Alright, let’s get to the good stuff. Here’s Jason.
This conversation has been lightly edited for length and clarity.
You advocated regularly for pragmatic cannabis legalization during the last legislative session. Why did the issue become important to you?
Everyone wants a cut of the budget for the state. Everyone wants a piece of the pie. In order to support everything we need to support, we have to increase revenue.
This was an easy call. Let’s get realistic: there’s a lot of cannabis users out there already. Why don't we undermine the black market, the illicit trade, a little bit? Legalize it, regulate it, make it a safer environment for everybody and bring in some revenue money to support some of the things we’re trying to do as a state.
I don't think we’re gaining any more users. That’s always an argument that people have [against legalization].
You’re running for Vice President of the Northern Cheyenne tribe. In that role, how would you facilitate the tribe’s opportunities to profit from the cannabis industry?
We have an economic development committee right now that’s beginning to work on [cannabis-related ventures]. One of the challenges they’ve had is trying to stay in the loop and know what’s going on. I can help there. My primary place in the whole thing is keeping everybody updated and trying to push that committee to keep moving forward so we can actually get something put together.
What other issues, aside from cannabis, would you hope to tackle as VP?
We’re trying to put together law enforcement right now that has been long lacking due to a lot of incompetencies in the [Bureau of Indian Affairs] system. Right now the tribe is trying to put together and fund its own private investigators. Law enforcement is the primary issue. We need to update our law and order code so it jives with the state to a larger degree.
We also have extraordinarily high jobless rates. We’re looking at 60-plus percent, I would imagine. Anywhere else in the country, oh my god, everyone would be up in arms. There’s geographical segregation, and a lack of opportunity, here.
How can you change those numbers and generate more jobs?
We need to do some business development. On the res right now, as far as primary employers go, there’s federal government employees, tribal government employees, schoolteachers, or you work in the ag industry, like a day laborer. We need to be bringing in manufacturing, light manufacturing.
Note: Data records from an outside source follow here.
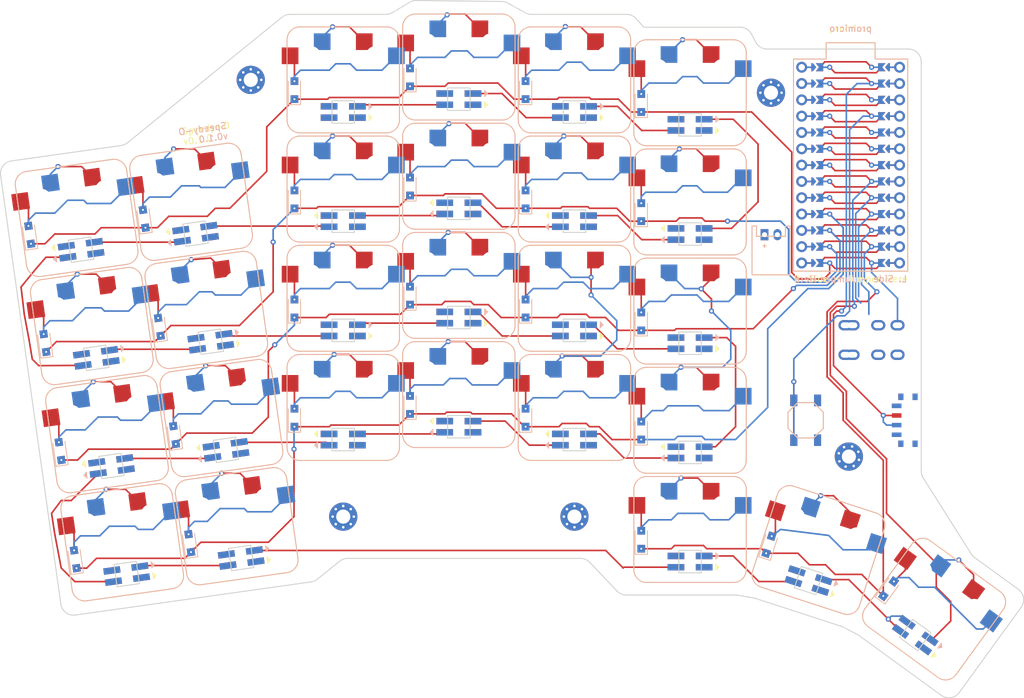
<source format=kicad_pcb>
(kicad_pcb
	(version 20240108)
	(generator "pcbnew")
	(generator_version "8.0")
	(general
		(thickness 1.6)
		(legacy_teardrops no)
	)
	(paper "A3")
	(title_block
		(title "speedy-o")
		(rev "v1.0.0")
		(company "Unknown")
	)
	(layers
		(0 "F.Cu" signal)
		(31 "B.Cu" signal)
		(32 "B.Adhes" user "B.Adhesive")
		(33 "F.Adhes" user "F.Adhesive")
		(34 "B.Paste" user)
		(35 "F.Paste" user)
		(36 "B.SilkS" user "B.Silkscreen")
		(37 "F.SilkS" user "F.Silkscreen")
		(38 "B.Mask" user)
		(39 "F.Mask" user)
		(40 "Dwgs.User" user "User.Drawings")
		(41 "Cmts.User" user "User.Comments")
		(42 "Eco1.User" user "User.Eco1")
		(43 "Eco2.User" user "User.Eco2")
		(44 "Edge.Cuts" user)
		(45 "Margin" user)
		(46 "B.CrtYd" user "B.Courtyard")
		(47 "F.CrtYd" user "F.Courtyard")
		(48 "B.Fab" user)
		(49 "F.Fab" user)
	)
	(setup
		(pad_to_mask_clearance 0.05)
		(allow_soldermask_bridges_in_footprints no)
		(pcbplotparams
			(layerselection 0x00010fc_ffffffff)
			(plot_on_all_layers_selection 0x0000000_00000000)
			(disableapertmacros no)
			(usegerberextensions no)
			(usegerberattributes yes)
			(usegerberadvancedattributes yes)
			(creategerberjobfile yes)
			(dashed_line_dash_ratio 12.000000)
			(dashed_line_gap_ratio 3.000000)
			(svgprecision 4)
			(plotframeref no)
			(viasonmask no)
			(mode 1)
			(useauxorigin no)
			(hpglpennumber 1)
			(hpglpenspeed 20)
			(hpglpendiameter 15.000000)
			(pdf_front_fp_property_popups yes)
			(pdf_back_fp_property_popups yes)
			(dxfpolygonmode yes)
			(dxfimperialunits yes)
			(dxfusepcbnewfont yes)
			(psnegative no)
			(psa4output no)
			(plotreference yes)
			(plotvalue yes)
			(plotfptext yes)
			(plotinvisibletext no)
			(sketchpadsonfab no)
			(subtractmaskfromsilk no)
			(outputformat 1)
			(mirror no)
			(drillshape 1)
			(scaleselection 1)
			(outputdirectory "")
		)
	)
	(net 0 "")
	(net 1 "rgb_main_outer_bottom")
	(net 2 "rgb_main_outer_home")
	(net 3 "VCC")
	(net 4 "GND")
	(net 5 "rgb_main_pinky_home")
	(net 6 "rgb_main_outer_top")
	(net 7 "rgb_main_outer_num")
	(net 8 "rgb_main_pinky_num")
	(net 9 "rgb_main_pinky_bottom")
	(net 10 "rgb_main_ring_bottom")
	(net 11 "rgb_main_pinky_top")
	(net 12 "rgb_main_ring_top")
	(net 13 "rgb_main_middle_bottom")
	(net 14 "rgb_main_ring_home")
	(net 15 "rgb_main_middle_top")
	(net 16 "rgb_main_ring_num")
	(net 17 "rgb_main_index_bottom")
	(net 18 "rgb_main_middle_home")
	(net 19 "rgb_main_index_top")
	(net 20 "rgb_main_middle_num")
	(net 21 "rgb_main_inner_bottom")
	(net 22 "rgb_main_index_home")
	(net 23 "rgb_main_inner_top")
	(net 24 "rgb_main_index_num")
	(net 25 "rgb_main_inner_home")
	(net 26 "rgb_main_inner_num")
	(net 27 "rgb_thumb_outer_home")
	(net 28 "rgb_thumb_home_home")
	(net 29 "P9")
	(net 30 "main_outer_bottom")
	(net 31 "P6")
	(net 32 "main_outer_home")
	(net 33 "P7")
	(net 34 "main_outer_top")
	(net 35 "P8")
	(net 36 "main_outer_num")
	(net 37 "main_pinky_bottom")
	(net 38 "main_pinky_home")
	(net 39 "main_pinky_top")
	(net 40 "main_pinky_num")
	(net 41 "main_ring_bottom")
	(net 42 "main_ring_home")
	(net 43 "main_ring_top")
	(net 44 "main_ring_num")
	(net 45 "main_middle_bottom")
	(net 46 "main_middle_home")
	(net 47 "main_middle_top")
	(net 48 "main_middle_num")
	(net 49 "main_index_bottom")
	(net 50 "main_index_home")
	(net 51 "main_index_top")
	(net 52 "main_index_num")
	(net 53 "main_inner_bottom")
	(net 54 "main_inner_home")
	(net 55 "main_inner_top")
	(net 56 "main_inner_num")
	(net 57 "thumb_outer_home")
	(net 58 "P16")
	(net 59 "thumb_home_home")
	(net 60 "thumb_inner_home")
	(net 61 "P3")
	(net 62 "P4")
	(net 63 "P5")
	(net 64 "P18")
	(net 65 "P15")
	(net 66 "P14")
	(net 67 "P1")
	(net 68 "P0")
	(net 69 "P2")
	(net 70 "P21")
	(net 71 "P20")
	(net 72 "P19")
	(net 73 "P10")
	(net 74 "RAW")
	(net 75 "B+")
	(net 76 "B-")
	(net 77 "RST")
	(net 78 "_1_0")
	(net 79 "_1_25")
	(net 80 "_1_1")
	(net 81 "_1_24")
	(net 82 "_1_2")
	(net 83 "_1_23")
	(net 84 "_1_3")
	(net 85 "_1_22")
	(net 86 "_1_4")
	(net 87 "_1_21")
	(net 88 "_1_5")
	(net 89 "_1_20")
	(net 90 "_1_6")
	(net 91 "_1_19")
	(net 92 "_1_7")
	(net 93 "_1_18")
	(net 94 "_1_8")
	(net 95 "_1_17")
	(net 96 "_1_9")
	(net 97 "_1_16")
	(net 98 "_1_10")
	(net 99 "_1_15")
	(net 100 "_1_11")
	(net 101 "_1_14")
	(net 102 "_1_12")
	(net 103 "_1_13")
	(net 104 "pos")
	(footprint "E73:SW_TACT_ALPS_SKQGABE010" (layer "F.Cu") (at 206.413149 131.006306 -90))
	(footprint "PG1350" (layer "F.Cu") (at 97.634057 133.165443 8))
	(footprint "PG1350" (layer "F.Cu") (at 95.268115 116.330886 8))
	(footprint "Diode_SMD:Nexperia_CFP3_SOD-123W" (layer "F.Cu") (at 144.813149 128.606306 90))
	(footprint "WS2812B" (layer "F.Cu") (at 134.413149 83.006306))
	(footprint "WS2812B" (layer "F.Cu") (at 98.329923 138.116783 -172))
	(footprint "PG1350" (layer "F.Cu") (at 170.413149 95.006306))
	(footprint "PG1350" (layer "F.Cu") (at 100 150 8))
	(footprint "WS2812B" (layer "F.Cu") (at 188.413149 102.006306 180))
	(footprint "PG1350" (layer "F.Cu") (at 188.413149 80.006306))
	(footprint "WS2812B" (layer "F.Cu") (at 170.413149 100.006306 180))
	(footprint "WS2812B" (layer "F.Cu") (at 152.413149 81.006306))
	(footprint "MountingHole_2.2mm_M2_Pad_Via" (layer "F.Cu") (at 170.413149 146.006306))
	(footprint "PG1350" (layer "F.Cu") (at 188.413149 97.006306))
	(footprint "Diode_SMD:Nexperia_CFP3_SOD-123W" (layer "F.Cu") (at 144.813149 94.606306 90))
	(footprint "Diode_SMD:Nexperia_CFP3_SOD-123W" (layer "F.Cu") (at 110.521465 150.137029 98))
	(footprint "WS2812B" (layer "F.Cu") (at 223.474223 164.451391 -36))
	(footprint "Diode_SMD:Nexperia_CFP3_SOD-123W" (layer "F.Cu") (at 92.69664 152.642145 98))
	(footprint "PG1350" (layer "F.Cu") (at 110.726997 96.991213 8))
	(footprint "Diode_SMD:Nexperia_CFP3_SOD-123W" (layer "F.Cu") (at 126.813149 130.606306 90))
	(footprint "Diode_SMD:Nexperia_CFP3_SOD-123W" (layer "F.Cu") (at 162.813149 79.606306 90))
	(footprint "WS2812B" (layer "F.Cu") (at 113.788805 118.77711 8))
	(footprint "Diode_SMD:Nexperia_CFP3_SOD-123W" (layer "F.Cu") (at 180.813149 132.606306 90))
	(footprint "TRRS-PJ-320A-dual" (layer "F.Cu") (at 223.913149 120.806306 -90))
	(footprint "PG1350" (layer "F.Cu") (at 134.413149 129.006306))
	(footprint "PG1350" (layer "F.Cu") (at 152.413149 127.006306))
	(footprint "WS2812B" (layer "F.Cu") (at 134.413149 117.006306))
	(footprint "WS2812B" (layer "F.Cu") (at 93.598037 104.447669 -172))
	(footprint "PG1350" (layer "F.Cu") (at 226.413149 160.406306 -36))
	(footprint "WS2812B" (layer "F.Cu") (at 188.413149 136.006306 180))
	(footprint "Diode_SMD:Nexperia_CFP3_SOD-123W" (layer "F.Cu") (at 126.813149 113.606306 90))
	(footprint "Diode_SMD:Nexperia_CFP3_SOD-123W" (layer "F.Cu") (at 180.813149 149.606306 90))
	(footprint "WS2812B" (layer "F.Cu") (at 188.413149 153.006306))
	(footprint "PG1350" (layer "F.Cu") (at 113.09294 113.82577 8))
	(footprint "PG1350" (layer "F.Cu") (at 188.413149 114.006306))
	(footprint "Diode_SMD:Nexperia_CFP3_SOD-123W" (layer "F.Cu") (at 103.423637 99.633357 98))
	(footprint "PG1350" (layer "F.Cu") (at 134.413149 112.006306))
	(footprint "PG1350"
		(layer "F.Cu")
		(uuid "6ef5e59a-b065-457e-91ba-0435c83c2c86")
		(at 188.413149 148.006306)
		(property "Reference" "S25"
			(at 0 0 0)
			(layer "F.SilkS")
			(hide yes)
			(uuid "b52b4305-7276-41f2-b7f6-61f3f5a5d352")
			(effects
				(font
					(size 1.27 1.27)
					(thickness 0.15)
				)
			)
		)
		(property "Value" ""
			(at 0 0 0)
			(layer "F.SilkS")
			(hide yes)
			(uuid "05841c79-27f2-4543-9e53-0a4b6aa62e23")
			(effects
				(font
					(size 1.27 1.27)
					(thickness 0.15)
				)
			)
		)
		(property "Footprint" ""
			(at 0 0 0)
			(layer "F.Fab")
			(hide yes)
			(uuid "622b3a21-0a6a-4301-a122-ea3b30fed97e")
			(effects
				(font
					(size 1.27 1.27)
					(thickness 0.15)
				)
			)
		)
		(property "Datasheet" ""
			(at 0 0 0)
			(layer "F.Fab")
			(hide yes)
			(uuid "8af9456c-1ed7-4ad5-b94e-cd53a42c0910")
			(effects
				(font
					(size 1.27 1.27)
					(thickness 0.15)
				)
			)
		)
		(property "Description" ""
			(at 0 0 0)
			(layer "F.Fab")
			(hide yes)
			(uuid "45b86c19-5ecd-431d-b3e8-1441fa262861")
			(effects
				(font
					(size 1.27 1.27)
					(thickness 0.15)
				)
			)
		)
		(attr through_hole)
		(fp_line
			(start -9 -8.5)
			(end 9 -8.5)
			(stroke
				(width 0.15)
				(type solid)
			)
			(layer "Dwgs.User")
			(uuid "c3d7cbab-3a56-4fba-914a-7de3df17dab6")
		)
		(fp_line
			(start -9 8.5)
			(end -9 -8.5)
			(stroke
				(width 0.15)
				(type solid)
			)
			(layer "Dwgs.User")
			(uuid "187abc6c-42e7-4fb6-b95c-7bbc1e90f9c6")
		)
		(fp_line
			(start -7 -6)
			(end -7 -7)
			(stroke
				(width 0.15)
				(type solid)
			)
			(layer "Dwgs.User")
			(uuid "34fdbdda-ffe6-4010-a31f-352b9bffcc4d")
		)
		(fp_line
			(start -7 7)
			(end -7 6)
			(stroke
				(width 0.15)
				(type solid)
			)
			(layer "Dwgs.User")
			(uuid "7037a907-9d98-4fb9-846b-79ee5a4045d9")
		)
		(fp_line
			(start -7 7)
			(end -6 7)
			(stroke
				(width 0.15)
				(type solid)
			)
			(layer "Dwgs.User")
			(uuid "87a5e196-3c3c-473d-b31b-c6781a0a996c")
		)
		(fp_line
			(start -6 -7)
			(end -7 -7)
			(stroke
				(width 0.15)
				(type solid)
			)
			(layer "Dwgs.User")
			(uuid "b6f8d201-7b0d-4ff3-b768-56c2d3a22dca")
		)
		(fp_line
			(start 6 7)
			(end 7 7)
			(stroke
				(width 0.15)
				(type solid)
			)
			(layer "Dwgs.User")
			(uuid "337a7fa0-e13c-4a17-94fa-4da2e7ecfd0f")
		)
		(fp_line
			(start 7 -7)
			(end 6 -7)
			(stroke
				(width 0.15)
				(type solid)
			)
			(layer "Dwgs.User")
			(uuid "8ac0efee-cd45-4adb-8475-f189784b4a77")
		)
		(fp_line
			(start 7 -7)
			(end 7 -6)
			(stroke
				(width 0.15)
				(type solid)
			)
			(layer "Dwgs.User")
			
... [587779 chars truncated]
</source>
Our internet service ain’t great. Everybody needs to get broadband, so people with marketable products will have better access to the outside world.
If you’re elected to another term in the state Senate this November, are there marijuana-related issues you hope to tackle in 2023?
I haven’t seen a lot of revisions or rewrites yet, but I hear a lot of rumors of maybe some repeal-type stuff and whatnot. Basically my primary goal is to block all of that. We have a system that’s moving forward and working alright. Let’s improve it and not get rid of it. That’s one of my primary concerns.
Although there’s an appetite to shut this sonbitch down, I think it’s insane to try to do it. Nothing will be gained. There’s already smokers out there. Everybody’s doing it.
Yeah, that sounds insane. DOR recently announced that they will require lawmakers to facilitate tribal access to licenses next session, instead of doing it themselves. Will you have a hand in that process?
The Indian Caucus will have to sit down here and definitely make a game plan on this. It wasn’t our intent to negotiate and lose out. The intent was to create a thriving industry or at least have a good foot in the door. We gave concessions to acquire that licensure and we want what’s correct, what’s usable and what’s right.